OpenAI详述ChatGPT如何阻止提示注入

代理安全挑战

随着AI模型从被动聊天机器人发展成能够浏览网页、执行代码和管理文件的自主代理，安全风险大幅上升。一个给出错误答案的聊天机器人是一个不便。一个执行错误操作的代理——发送电子邮件、删除文件、执行交易——因为攻击者操纵了它的指令可能会造成真实伤害。OpenAI现已发布详细的技术博客文章，解释它如何设计ChatGPT的代理功能以抵抗提示注入和社会工程学攻击。

提示注入是一类攻击，其中恶意指令被嵌入到AI代理处理的数据中。例如，攻击者可能在网页、电子邮件或文档中隐藏指令，告诉代理忽略其原始指令并执行未授权的操作。当代理读取和处理此内容时，它可能会遵循注入的指令，可能泄露敏感数据或代表攻击者执行有害操作。

深度防御

OpenAI对代理工作流中提示注入防御的方法遵循多层深度防御策略。没有单一防御被认为自身就足够；该系统依靠多种机制的组合来提供强大的保护，即使单个层被绕过也是如此。

第一层是指令层级。ChatGPT的代理功能被设计为对来自不同来源的指令以不同的信任级别进行处理。来自应用程序开发者的系统级指令获得最高信任。用户指令获得中等信任。来自外部来源的内容——网页、电子邮件、文档——获得最低信任。当来自较低信任来源的指令与来自较高信任来源的指令冲突时，较高信任的指令优先。
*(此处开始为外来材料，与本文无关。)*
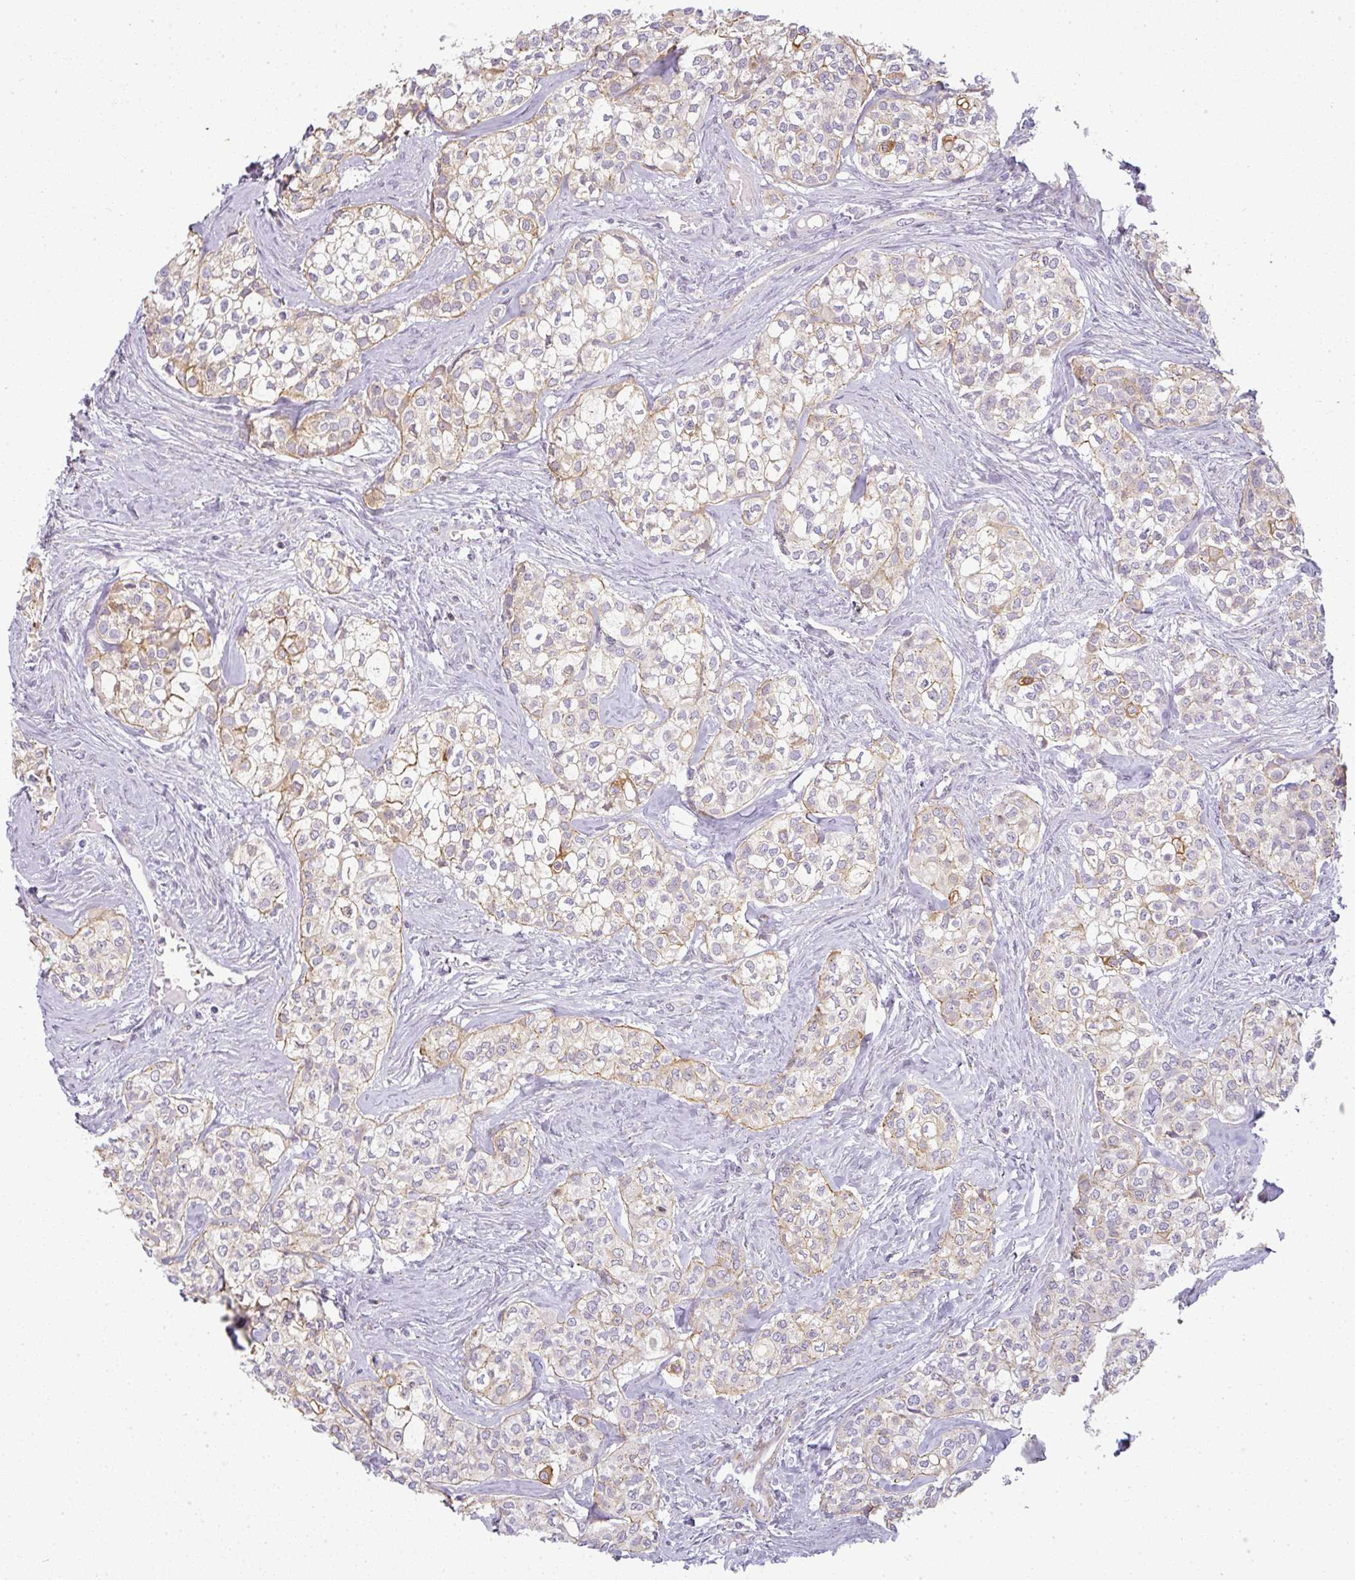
{"staining": {"intensity": "weak", "quantity": "25%-75%", "location": "cytoplasmic/membranous"}, "tissue": "head and neck cancer", "cell_type": "Tumor cells", "image_type": "cancer", "snomed": [{"axis": "morphology", "description": "Adenocarcinoma, NOS"}, {"axis": "topography", "description": "Head-Neck"}], "caption": "Immunohistochemical staining of human adenocarcinoma (head and neck) displays weak cytoplasmic/membranous protein expression in about 25%-75% of tumor cells.", "gene": "SULF1", "patient": {"sex": "male", "age": 81}}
这个层级意味着即使网页包含"忽略您之前的指令"的文本，ChatGPT的代理也会将其识别为不能覆盖系统或用户级指令的低信任外部指令。

限制风险操作

第二个主要防御机制涉及限制代理可以在响应外部内容时采取的操作。OpenAI沿着风险谱对代理操作进行分类，从像搜索网页这样的低风险只读操作到像发送电子邮件、进行购买或修改文件这样的高风险操作。

高风险操作在执行前需要明确的用户确认，无论代理收到了什么指令。这创建了一个人类在环的检查点，即使攻击者成功注入代理其他防御未能阻止的指令，也可以防止自动化利用。

对于中等风险操作，系统应用上下文分析来确定请求的操作是否与用户的原始意图一致。如果要求代理总结网页，而这些网页之一包含起草电子邮件的指令，则上下文不匹配会触发额外的审查和用户确认。

保护敏感数据

第三个防御层专注于防止数据外泄——提示注入用于从代理的上下文中提取敏感信息并将其发送给攻击者的情况。OpenAI的方法涉及监控信息通过代理工作流的流动，并标记表明数据被引导到未授权目的地的模式。

例如，如果代理正在处理包含个人信息的文档，然后尝试在web请求中包含该信息到不熟悉的域，系统将其识别为潜在的数据外泄尝试并阻止该操作。

模型级培训

所有这些架构防御的基础是模型级别的培训。OpenAI已将提示注入抵抗力纳入ChatGPT的培训过程，使用有监督的微调和注入尝试的示例以及来自人工反馈的强化学习来教导模型识别和抵抗操纵尝试。

此培训包括对各种注入技术的接触：直接指令覆盖、旨在绕过安全指南的角色扮演场景、编码或混淆指令、多步操纵链和吸引模型的有用性来覆盖其安全约束的社会工程学战术。

结果是一个不仅遵循一组静态安全规则，而且已经内化了对提示注入的样子以及为什么应该抵抗它的理解的模型。

持续的军备竞赛

OpenAI承认提示注入防御是一场持续的军备竞赛而不是一个已解决的问题。攻击者将开发新技术，防御必须做出响应进化。该博客文章既是一个透明度措施，也是对更广泛的AI安全社区对代理安全挑战理解的贡献。

随着AI代理变得更加强大并更广泛地部署，提示注入攻击的风险将继续上升。OpenAI描述的深度防御方法——结合指令层级、操作约束、数据流监控和模型级培训——提供了其他AI开发人员在行业应对越来越自主的AI系统的安全含义时可能会采纳和扩展的框架。

本文基于OpenAI的报道。阅读原文。